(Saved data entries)
# # # #

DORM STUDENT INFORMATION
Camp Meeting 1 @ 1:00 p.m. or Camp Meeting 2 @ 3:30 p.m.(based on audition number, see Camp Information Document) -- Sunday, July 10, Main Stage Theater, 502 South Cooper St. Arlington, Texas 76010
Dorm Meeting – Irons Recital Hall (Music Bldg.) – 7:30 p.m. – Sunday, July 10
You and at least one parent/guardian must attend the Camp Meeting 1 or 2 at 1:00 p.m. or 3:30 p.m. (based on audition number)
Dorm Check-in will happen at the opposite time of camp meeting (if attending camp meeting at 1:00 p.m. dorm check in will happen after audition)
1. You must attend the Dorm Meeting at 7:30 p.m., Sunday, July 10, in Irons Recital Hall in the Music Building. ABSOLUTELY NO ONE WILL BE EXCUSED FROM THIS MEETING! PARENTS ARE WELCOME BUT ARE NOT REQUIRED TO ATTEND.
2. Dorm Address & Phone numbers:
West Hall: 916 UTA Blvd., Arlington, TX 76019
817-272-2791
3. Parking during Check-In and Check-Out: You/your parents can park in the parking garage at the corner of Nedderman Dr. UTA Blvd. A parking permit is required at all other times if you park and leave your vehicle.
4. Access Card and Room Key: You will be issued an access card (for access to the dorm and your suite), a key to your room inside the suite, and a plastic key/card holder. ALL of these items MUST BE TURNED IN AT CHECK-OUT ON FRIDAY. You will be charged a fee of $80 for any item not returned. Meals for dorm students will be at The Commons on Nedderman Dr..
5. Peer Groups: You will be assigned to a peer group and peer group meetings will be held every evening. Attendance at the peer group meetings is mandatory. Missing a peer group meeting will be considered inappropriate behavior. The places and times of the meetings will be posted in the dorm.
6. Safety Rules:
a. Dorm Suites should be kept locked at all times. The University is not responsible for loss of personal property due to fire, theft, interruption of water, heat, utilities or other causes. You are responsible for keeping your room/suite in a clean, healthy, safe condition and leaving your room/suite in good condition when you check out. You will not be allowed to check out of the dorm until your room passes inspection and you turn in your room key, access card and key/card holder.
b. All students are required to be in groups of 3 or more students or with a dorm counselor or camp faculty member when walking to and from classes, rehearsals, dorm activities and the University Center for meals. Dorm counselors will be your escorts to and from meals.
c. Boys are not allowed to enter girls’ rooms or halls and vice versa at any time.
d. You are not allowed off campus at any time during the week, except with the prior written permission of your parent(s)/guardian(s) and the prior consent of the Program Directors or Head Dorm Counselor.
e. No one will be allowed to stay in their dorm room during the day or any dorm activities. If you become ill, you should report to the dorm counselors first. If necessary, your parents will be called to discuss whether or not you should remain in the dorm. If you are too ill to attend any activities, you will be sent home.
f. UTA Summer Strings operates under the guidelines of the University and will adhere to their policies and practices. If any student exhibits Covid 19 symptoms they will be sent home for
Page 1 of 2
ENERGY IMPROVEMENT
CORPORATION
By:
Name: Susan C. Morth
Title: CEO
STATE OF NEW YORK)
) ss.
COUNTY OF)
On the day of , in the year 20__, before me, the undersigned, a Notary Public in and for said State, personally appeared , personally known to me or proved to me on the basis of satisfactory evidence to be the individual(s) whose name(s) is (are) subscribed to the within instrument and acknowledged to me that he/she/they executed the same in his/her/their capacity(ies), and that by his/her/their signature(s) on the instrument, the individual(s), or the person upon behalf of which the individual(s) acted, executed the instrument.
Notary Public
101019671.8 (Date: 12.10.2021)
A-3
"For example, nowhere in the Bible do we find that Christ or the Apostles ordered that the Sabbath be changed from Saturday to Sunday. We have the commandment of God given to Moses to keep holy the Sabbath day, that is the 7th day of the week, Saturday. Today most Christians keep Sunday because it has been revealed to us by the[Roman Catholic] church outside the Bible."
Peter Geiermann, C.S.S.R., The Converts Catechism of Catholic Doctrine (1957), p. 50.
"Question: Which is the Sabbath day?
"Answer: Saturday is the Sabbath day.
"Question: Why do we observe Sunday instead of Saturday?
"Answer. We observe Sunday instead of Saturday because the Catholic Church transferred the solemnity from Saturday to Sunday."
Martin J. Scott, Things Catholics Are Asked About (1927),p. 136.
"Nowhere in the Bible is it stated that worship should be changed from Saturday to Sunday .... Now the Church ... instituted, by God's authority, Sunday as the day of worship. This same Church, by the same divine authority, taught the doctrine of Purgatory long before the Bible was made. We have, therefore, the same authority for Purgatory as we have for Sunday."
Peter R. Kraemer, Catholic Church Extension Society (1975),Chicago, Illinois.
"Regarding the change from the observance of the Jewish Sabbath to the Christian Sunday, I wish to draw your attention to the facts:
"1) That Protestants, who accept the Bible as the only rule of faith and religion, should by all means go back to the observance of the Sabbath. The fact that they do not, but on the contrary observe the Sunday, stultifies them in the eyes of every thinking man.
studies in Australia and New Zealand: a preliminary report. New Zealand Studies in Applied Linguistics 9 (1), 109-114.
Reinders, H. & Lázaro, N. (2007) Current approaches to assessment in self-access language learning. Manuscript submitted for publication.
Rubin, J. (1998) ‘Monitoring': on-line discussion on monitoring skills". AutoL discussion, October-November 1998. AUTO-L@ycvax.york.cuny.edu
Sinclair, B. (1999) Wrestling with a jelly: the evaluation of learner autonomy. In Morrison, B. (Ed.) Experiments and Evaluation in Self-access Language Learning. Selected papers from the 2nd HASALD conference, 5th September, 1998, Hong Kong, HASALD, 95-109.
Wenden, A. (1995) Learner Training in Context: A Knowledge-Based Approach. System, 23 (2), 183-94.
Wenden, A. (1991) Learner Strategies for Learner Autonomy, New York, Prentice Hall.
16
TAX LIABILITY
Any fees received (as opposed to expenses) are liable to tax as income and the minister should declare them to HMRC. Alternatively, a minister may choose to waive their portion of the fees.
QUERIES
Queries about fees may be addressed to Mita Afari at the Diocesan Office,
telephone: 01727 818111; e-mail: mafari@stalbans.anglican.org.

# # # #

● TASK DIRECTIONS: Report the lines above that contain "when".

● OUTPUT BELOW:
a. Dorm Suites should be kept locked at all times. The University is not responsible for loss of personal property due to fire, theft, interruption of water, heat, utilities or other causes. You are responsible for keeping your room/suite in a clean, healthy, safe condition and leaving your room/suite in good condition when you check out. You will not be allowed to check out of the dorm until your room passes inspection and you turn in your room key, access card and key/card holder.
b. All students are required to be in groups of 3 or more students or with a dorm counselor or camp faculty member when walking to and from classes, rehearsals, dorm activities and the University Center for meals. Dorm counselors will be your escorts to and from meals.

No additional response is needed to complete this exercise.